You'd be better off using the Task Parallel Library (TPL) in .NET 4.0. It'll give you lots of nice features for abstracting the actual business of creating threads in the thread pool. You could use the parallel tasks pattern to create a Task for each of the jobs defined in the XML and the TPL will handle the scheduling of those tasks regardless of the hardware. In other words if you move to a machine with more cores the TPL will schedule more threads.
1) The TPL supports the notion of continuation tasks. You can use these to enforce task ordering and pass the result of one Task or future from the antecedent to the continuation. This is the futures pattern.
// The antecedent task. Can also be created with Task.Factory.StartNew.
Task<DayOfWeek> taskA = new Task<DayOfWeek>(() => DateTime.Today.DayOfWeek);
// The continuation. Its delegate takes the antecedent task
// as an argument and can return a different type.
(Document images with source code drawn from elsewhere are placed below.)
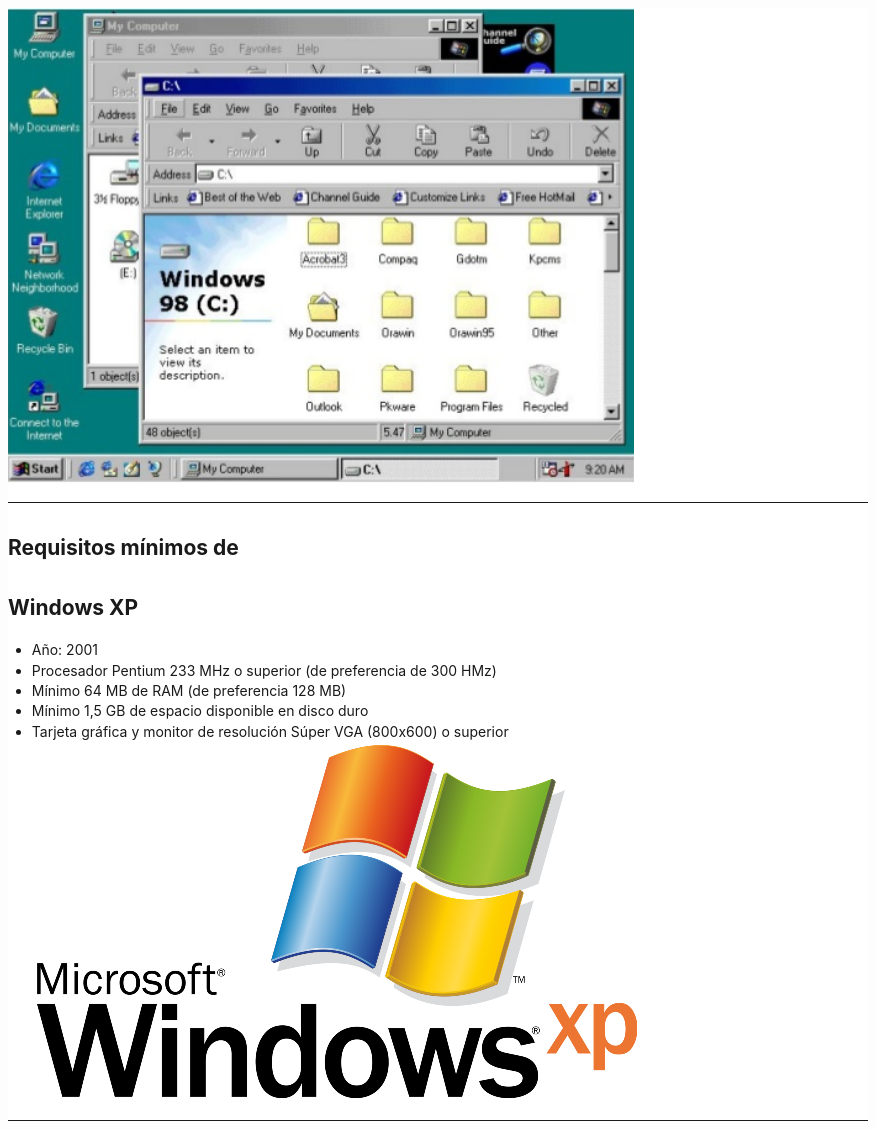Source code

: ![Windows 98](images/configSO/Windows_98.png)

---
## Requisitos mínimos de
## Windows XP
* Año: 2001
* Procesador Pentium 233 MHz o superior (de preferencia de 300 HMz)
* Mínimo 64 MB de RAM (de preferencia 128 MB)
* Mínimo 1,5 GB de espacio disponible en disco duro
* Tarjeta gráfica y monitor de resolución Súper VGA (800x600) o superior
![Windows XP](images/configSO/winXP.png)

---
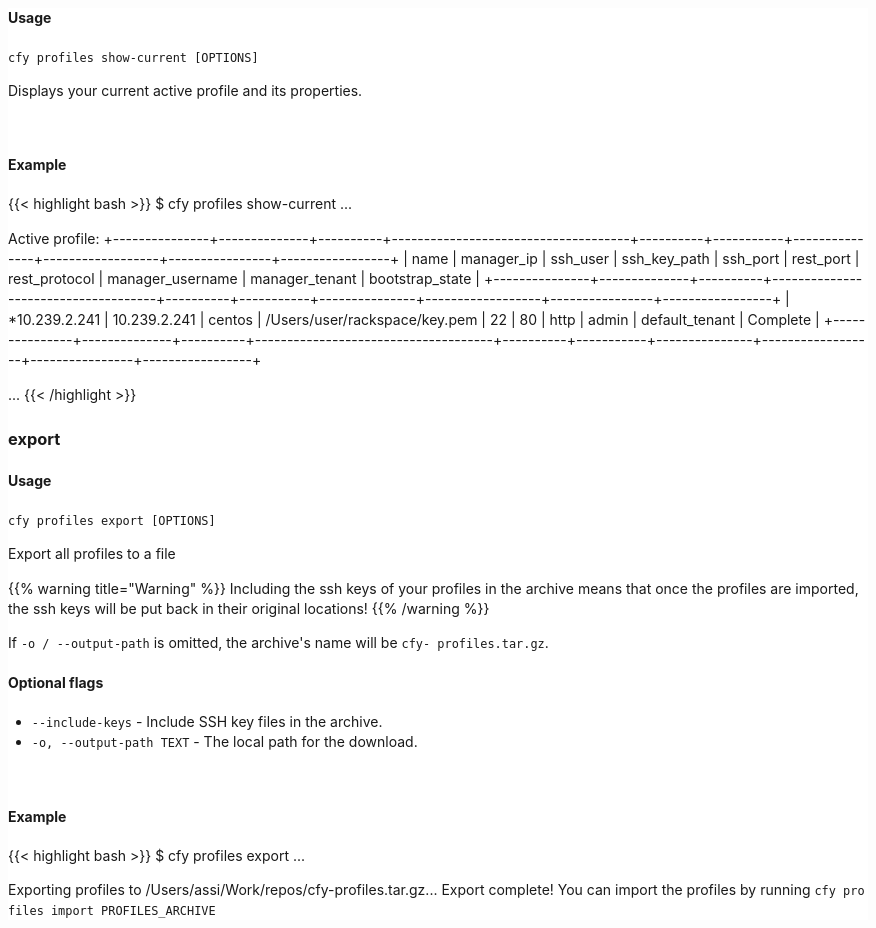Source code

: #### Usage 
`cfy profiles show-current [OPTIONS]`

Displays your current active profile and its properties.

&nbsp;
#### Example

{{< highlight  bash  >}}
$ cfy profiles show-current
...

Active profile:
+---------------+--------------+----------+-------------------------------------+----------+-----------+---------------+------------------+----------------+-----------------+
|      name     |  manager_ip  | ssh_user |             ssh_key_path            | ssh_port | rest_port | rest_protocol | manager_username | manager_tenant | bootstrap_state |
+---------------+--------------+----------+-------------------------------------+----------+-----------+---------------+------------------+----------------+-----------------+
| *10.239.2.241 | 10.239.2.241 |  centos  | /Users/user/rackspace/key.pem       |    22    |     80    |      http     |      admin       | default_tenant |     Complete    |
+---------------+--------------+----------+-------------------------------------+----------+-----------+---------------+------------------+----------------+-----------------+

...
{{< /highlight >}}


### export

#### Usage 
`cfy profiles export [OPTIONS]`

Export all profiles to a file


{{% warning title="Warning" %}}
Including the ssh keys of your profiles in the archive means that once the profiles are imported, the ssh keys will be put back in their original locations!
{{% /warning %}}

If `-o / --output-path` is omitted, the archive's name will be `cfy-
profiles.tar.gz`.

#### Optional flags

*  `--include-keys` - 	Include SSH key files in the archive.
*  `-o, --output-path TEXT` - The local path for the download.

&nbsp;
#### Example

{{< highlight  bash  >}}
$ cfy profiles export
...

Exporting profiles to /Users/assi/Work/repos/cfy-profiles.tar.gz...
Export complete!
You can import the profiles by running `cfy profiles import PROFILES_ARCHIVE`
Task<string> continuation = taskA.ContinueWith((antecedent) =>
{
return String.Format("Today is {0}.",
antecedent.Result);
});
// Start the antecedent.
taskA.Start();
// Use the contuation's result.
Console.WriteLine(continuation.Result);
2) Thread cancellation is supported by the TPL but it is cooperative cancellation. In other words the code running in the Task must periodically check to see if it has been cancelled and shut down cleanly. TPL has good support for cancellation. Note that if you were to use threads directly you run into the same limitations. Thread.Abort is not a viable solution in almost all cases.
While you're at it you might want to look at a dependency injection container like Unity for generating configured objects from your XML configuration.
Answer to comment (below)
Jimmy: I'm not sure I understand holtavolt's comment. What is true is that using parallelism only pays off if the amount of work being done is significant, otherwise your program may spend more time managing parallelism that doing useful work. The actual datasets don't have to be large but the work needs to be significant.
For example if your inputs were large numbers and you we checking to see if they were prime then the dataset would be very small but parallelism would still pay off because the computation is costly for each number or block of numbers. Conversely you might have a very large dataset of numbers that you were searching for evenness. This would require a very large set of data but the calculation is still very cheap and a parallel implementation might still not be more efficient.
The canonical example is using Parallel.For instead of for to iterate over a dataset (large or small) but only perform a simple numerical operation like addition. In this case the expected performance improvement of utilizing multiple cores is outweighed by the overhead of creating parallel tasks and scheduling and managing them.